Task directions:
Reproduce all the data exactly, without pictures.

Information shown:
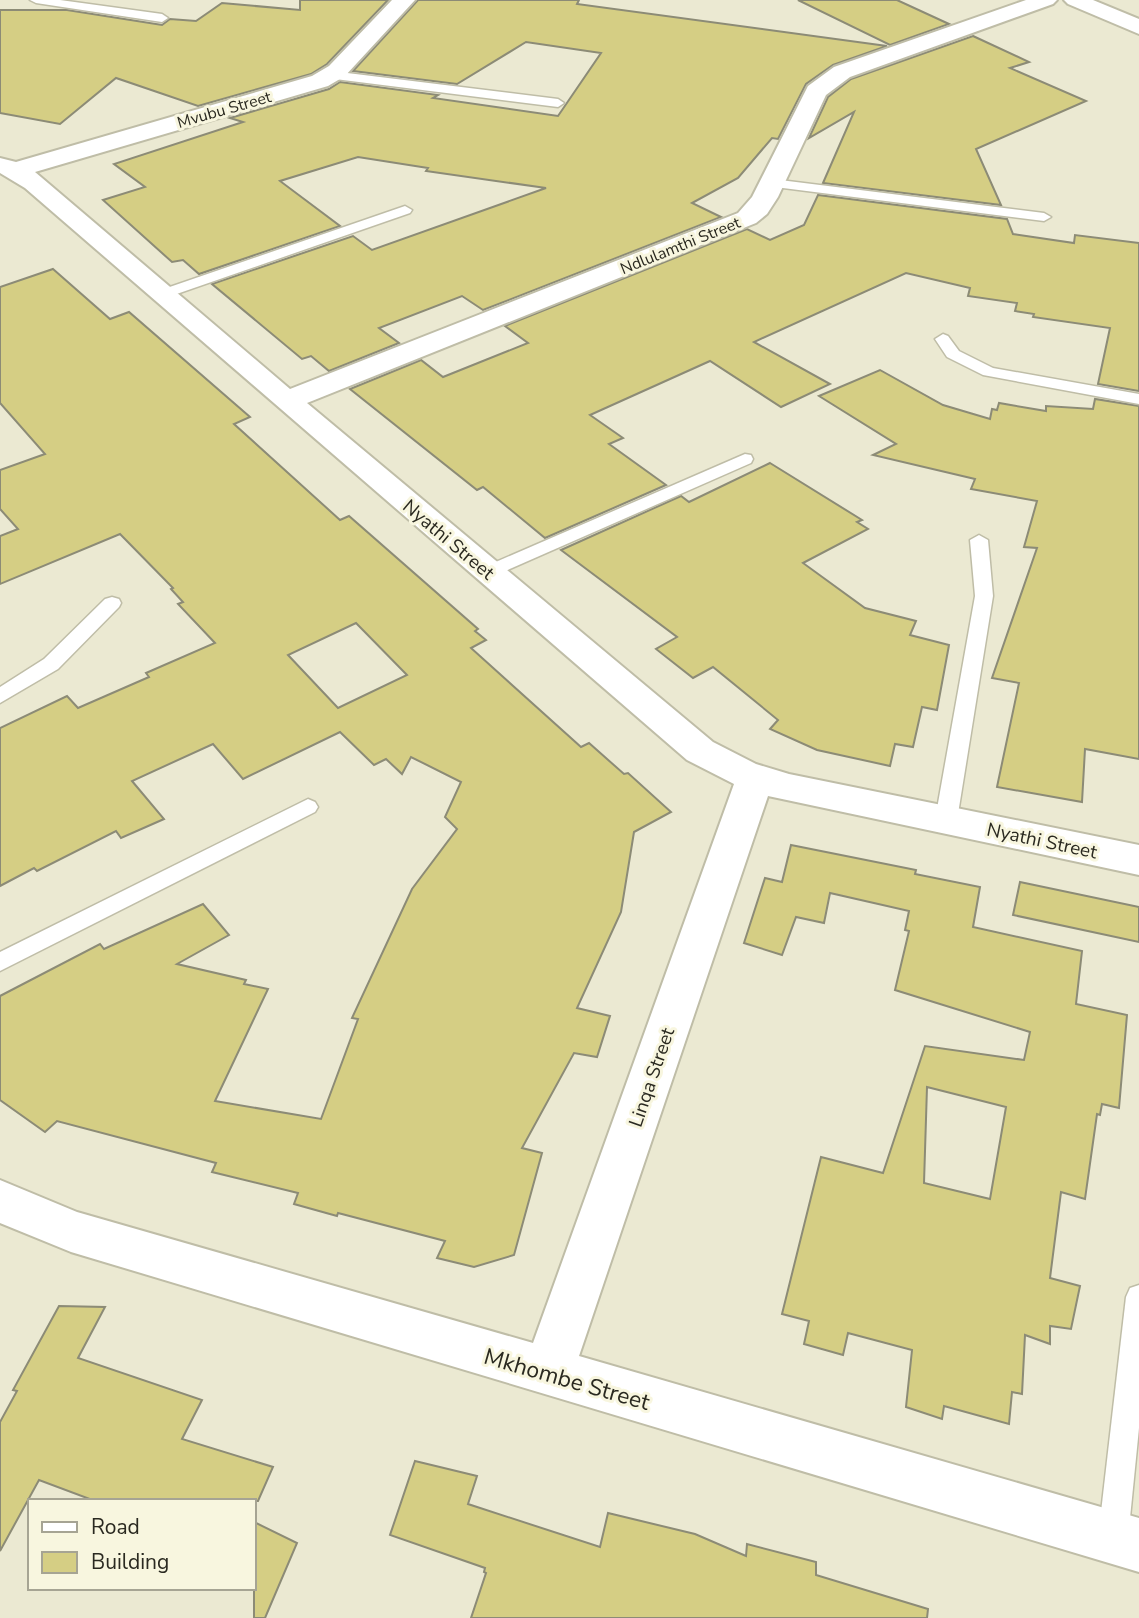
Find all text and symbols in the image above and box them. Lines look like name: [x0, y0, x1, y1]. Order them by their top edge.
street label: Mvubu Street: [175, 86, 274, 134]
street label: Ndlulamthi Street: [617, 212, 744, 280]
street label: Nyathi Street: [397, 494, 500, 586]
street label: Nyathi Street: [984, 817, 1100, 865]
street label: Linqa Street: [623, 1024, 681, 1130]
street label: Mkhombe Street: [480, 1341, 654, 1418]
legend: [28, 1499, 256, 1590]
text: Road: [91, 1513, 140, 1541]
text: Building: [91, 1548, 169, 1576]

Problem solution:
Find all text and symbols in the image above and box them. Lines look like name: [x0, y0, x1, y1]. Order them by their top edge.
street label: Mvubu Street: [175, 86, 274, 134]
street label: Ndlulamthi Street: [617, 212, 744, 280]
street label: Nyathi Street: [397, 494, 500, 586]
street label: Nyathi Street: [984, 817, 1100, 865]
street label: Linqa Street: [623, 1024, 681, 1130]
street label: Mkhombe Street: [480, 1341, 654, 1418]
legend: [28, 1499, 256, 1590]
text: Road: [91, 1513, 140, 1541]
text: Building: [91, 1548, 169, 1576]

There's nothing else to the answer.